## Your objective
Nothing is to be altered; the data must be repeated exactly.

## Data supplied
((

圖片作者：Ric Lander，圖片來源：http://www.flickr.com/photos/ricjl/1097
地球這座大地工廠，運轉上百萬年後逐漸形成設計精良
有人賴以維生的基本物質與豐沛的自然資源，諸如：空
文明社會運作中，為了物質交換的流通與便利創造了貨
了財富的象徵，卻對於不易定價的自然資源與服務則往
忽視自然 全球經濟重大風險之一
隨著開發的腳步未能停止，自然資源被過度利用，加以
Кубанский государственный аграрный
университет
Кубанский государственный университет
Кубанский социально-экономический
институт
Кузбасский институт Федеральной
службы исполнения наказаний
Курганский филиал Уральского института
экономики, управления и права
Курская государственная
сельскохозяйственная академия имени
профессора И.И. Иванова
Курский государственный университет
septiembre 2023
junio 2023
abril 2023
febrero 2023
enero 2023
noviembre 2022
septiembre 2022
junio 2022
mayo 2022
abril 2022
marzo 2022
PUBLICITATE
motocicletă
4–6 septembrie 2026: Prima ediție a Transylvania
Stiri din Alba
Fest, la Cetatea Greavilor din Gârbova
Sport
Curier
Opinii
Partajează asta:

))

## Task solution
圖片作者：Ric Lander，圖片來源：http://www.flickr.com/photos/ricjl/1097
地球這座大地工廠，運轉上百萬年後逐漸形成設計精良
有人賴以維生的基本物質與豐沛的自然資源，諸如：空
文明社會運作中，為了物質交換的流通與便利創造了貨
了財富的象徵，卻對於不易定價的自然資源與服務則往
忽視自然 全球經濟重大風險之一
隨著開發的腳步未能停止，自然資源被過度利用，加以
Кубанский государственный аграрный
университет
Кубанский государственный университет
Кубанский социально-экономический
институт
Кузбасский институт Федеральной
службы исполнения наказаний
Курганский филиал Уральского института
экономики, управления и права
Курская государственная
сельскохозяйственная академия имени
профессора И.И. Иванова
Курский государственный университет
septiembre 2023
junio 2023
abril 2023
febrero 2023
enero 2023
noviembre 2022
septiembre 2022
junio 2022
mayo 2022
abril 2022
marzo 2022
PUBLICITATE
motocicletă
4–6 septembrie 2026: Prima ediție a Transylvania
Stiri din Alba
Fest, la Cetatea Greavilor din Gârbova
Sport
Curier
Opinii
Partajează asta:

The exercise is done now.